Dans le cas du second choix, les actions trouveront rapidement preneurs. En effet, les acheteurs se bousculent pour acheter les actions égyptiennes d’OCI. L’un des principaux intéressés n’est autre que Bill Gates. « La compagnie Kaskade détenue par l’homme d’affaires américain Bill Gates, la compagnie South Eastern pour la gestion des fonds et Diverse Select Advisors sont prêtes à acheter », explique Mona Al-Chazli, analyste financière auprès de la banque d’investissement Pharos.

Si les 25 % de parts égyptiennes sont vendues, « la valeur totale des transactions s’élèvera à 2 milliards de dollars, précise Mona Al-Chazli. Ainsi, s’ils réussissent à inciter les petits actionnaires à vendre, ces entreprises américaines deviendront actionnaires du groupe, désormais hollandais, OCI N.V. ».

Pour le PDG du groupe financier Naeem, la valeur de 280 L.E., proposée par le consortium de Gates, « est inférieure à celle proposée par les banques d’investissement EFG-Hermes », qui en propose de 280 à 320 L.E. Surtout, la valeur ne colle pas au prix de l’action actuellement échangée à la Bourse d’Amsterdam, qui atteint actuellement les 40 dollars. Ce prix sera rediscuté lors de l’assemblée générale d’OCI, prévue pour la mi-février. Il est possible que le prix augmente pour inciter les petits actionnaires tentés à vendre.
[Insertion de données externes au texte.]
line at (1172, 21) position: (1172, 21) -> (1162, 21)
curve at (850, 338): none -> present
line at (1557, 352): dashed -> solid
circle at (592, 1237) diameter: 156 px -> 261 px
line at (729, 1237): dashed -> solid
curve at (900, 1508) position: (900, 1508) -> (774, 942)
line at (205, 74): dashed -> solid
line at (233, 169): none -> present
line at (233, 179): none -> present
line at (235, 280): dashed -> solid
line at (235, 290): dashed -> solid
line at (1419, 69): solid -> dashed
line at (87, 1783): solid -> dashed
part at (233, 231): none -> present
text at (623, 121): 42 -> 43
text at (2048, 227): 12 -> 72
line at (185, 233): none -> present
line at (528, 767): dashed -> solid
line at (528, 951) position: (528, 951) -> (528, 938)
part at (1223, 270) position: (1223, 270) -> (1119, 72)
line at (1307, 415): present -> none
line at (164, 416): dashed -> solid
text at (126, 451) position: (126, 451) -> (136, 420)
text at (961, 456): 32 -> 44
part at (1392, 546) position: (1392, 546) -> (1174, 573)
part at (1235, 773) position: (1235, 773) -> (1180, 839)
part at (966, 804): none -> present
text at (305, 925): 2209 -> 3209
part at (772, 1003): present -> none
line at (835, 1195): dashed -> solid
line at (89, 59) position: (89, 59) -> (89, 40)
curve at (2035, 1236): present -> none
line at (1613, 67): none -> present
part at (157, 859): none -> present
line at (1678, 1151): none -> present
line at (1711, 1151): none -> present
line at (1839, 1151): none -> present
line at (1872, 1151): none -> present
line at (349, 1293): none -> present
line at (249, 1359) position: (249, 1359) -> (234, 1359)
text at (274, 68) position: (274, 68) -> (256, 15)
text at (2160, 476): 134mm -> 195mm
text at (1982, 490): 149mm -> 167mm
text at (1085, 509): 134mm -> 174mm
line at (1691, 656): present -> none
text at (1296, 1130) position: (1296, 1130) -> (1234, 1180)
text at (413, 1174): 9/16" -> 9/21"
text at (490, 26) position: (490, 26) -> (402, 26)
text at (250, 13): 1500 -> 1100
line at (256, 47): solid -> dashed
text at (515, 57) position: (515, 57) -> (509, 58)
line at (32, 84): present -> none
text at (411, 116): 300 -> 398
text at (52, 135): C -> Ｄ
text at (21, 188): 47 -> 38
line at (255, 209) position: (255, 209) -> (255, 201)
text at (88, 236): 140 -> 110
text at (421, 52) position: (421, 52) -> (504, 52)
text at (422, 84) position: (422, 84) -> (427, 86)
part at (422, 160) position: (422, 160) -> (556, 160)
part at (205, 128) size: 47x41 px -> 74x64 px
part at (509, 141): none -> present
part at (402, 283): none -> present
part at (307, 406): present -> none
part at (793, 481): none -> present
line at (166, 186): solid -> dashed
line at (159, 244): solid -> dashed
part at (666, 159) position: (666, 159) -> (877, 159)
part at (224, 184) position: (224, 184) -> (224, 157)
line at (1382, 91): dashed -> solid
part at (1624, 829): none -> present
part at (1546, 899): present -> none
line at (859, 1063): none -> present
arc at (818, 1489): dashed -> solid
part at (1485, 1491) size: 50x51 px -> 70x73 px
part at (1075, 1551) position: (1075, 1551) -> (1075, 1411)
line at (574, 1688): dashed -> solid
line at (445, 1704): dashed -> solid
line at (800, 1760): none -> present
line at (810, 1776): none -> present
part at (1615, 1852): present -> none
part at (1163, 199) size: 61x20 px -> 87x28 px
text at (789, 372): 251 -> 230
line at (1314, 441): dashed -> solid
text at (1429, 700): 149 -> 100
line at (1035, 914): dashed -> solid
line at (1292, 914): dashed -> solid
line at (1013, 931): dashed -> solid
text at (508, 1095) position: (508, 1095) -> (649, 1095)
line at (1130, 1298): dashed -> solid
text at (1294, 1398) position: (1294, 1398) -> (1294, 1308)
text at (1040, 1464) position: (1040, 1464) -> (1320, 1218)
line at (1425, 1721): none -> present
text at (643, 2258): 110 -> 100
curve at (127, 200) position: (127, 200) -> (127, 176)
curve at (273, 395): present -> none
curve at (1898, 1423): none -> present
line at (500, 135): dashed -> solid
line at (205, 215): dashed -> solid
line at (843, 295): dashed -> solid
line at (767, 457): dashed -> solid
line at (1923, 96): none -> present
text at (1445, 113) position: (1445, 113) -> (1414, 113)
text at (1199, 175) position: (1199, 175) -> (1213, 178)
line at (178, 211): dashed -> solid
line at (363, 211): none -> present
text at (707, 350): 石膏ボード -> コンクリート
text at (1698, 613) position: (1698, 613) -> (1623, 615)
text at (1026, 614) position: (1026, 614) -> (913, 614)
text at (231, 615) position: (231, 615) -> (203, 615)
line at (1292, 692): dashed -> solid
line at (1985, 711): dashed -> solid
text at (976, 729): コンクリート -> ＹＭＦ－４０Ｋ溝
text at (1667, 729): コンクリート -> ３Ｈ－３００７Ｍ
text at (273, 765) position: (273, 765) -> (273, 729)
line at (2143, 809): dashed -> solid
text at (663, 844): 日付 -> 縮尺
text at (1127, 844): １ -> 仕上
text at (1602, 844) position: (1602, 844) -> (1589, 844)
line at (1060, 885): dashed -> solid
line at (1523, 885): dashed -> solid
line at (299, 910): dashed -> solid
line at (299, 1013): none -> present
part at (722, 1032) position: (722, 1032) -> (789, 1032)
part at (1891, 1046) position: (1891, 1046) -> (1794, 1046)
Pour le moment, une enquête réalisée par la banque d’investissement Prime Securities annonce que « 16 % des 25 % des actifs seront vendus par leurs actionnaires. Les 9 % restants ont déclaré leur refus de vendre, car ils craignent un fort impact sur l’indice de la Bourse égyptienne », révèle Ahmad Hindaoui, analyste d’OCI auprès de la banque d’investissement Prime Securities.

L’autorité de régulation tire la sonnette d’alarme

Nassef Sawirès, PDG d’OCI, a souligné que cette transaction assurerait de nombreux bénéfices à la société, puisqu’elle aboutit au partenariat avec l’un des hommes d’affaires les plus importants au monde. Toutefois, le bonheur des uns fait le malheur des autres. Si la grande majorité des petits actionnaires acceptent l’offre de Gates, OCI, qui représente à elle seule le tiers de l’indice EGX30, ne pourra plus être cotée en Bourse au Caire.

En effet, la loi stipule qu’une entreprise étrangère doit avoir une part minimum de 5 % détenue par des Egyptiens pour qu’elle soit autorisée à y être cotée. Or, à l’heure actuelle, « les chiffres montrent qu’une grande majorité d’investisseurs veulent échanger les actions égyptiennes en GDR, ces derniers présentant beaucoup de potentiels de gain », remarque Mona Al-Chazli, analyste financière de Pharos. La situation est donc extrêmement délicate. Si au moins 20 % des actifs sont vendus au consortium de Bill Gates ou échangés en GDR à la Bourse d’Amsterdam, l’entreprise OCI quittera une fois pour toute la Bourse égyptienne. Et dans ce scénario très probable où la société OCI arriverait à ses fins, c’est l’Egypte qui serait perdante.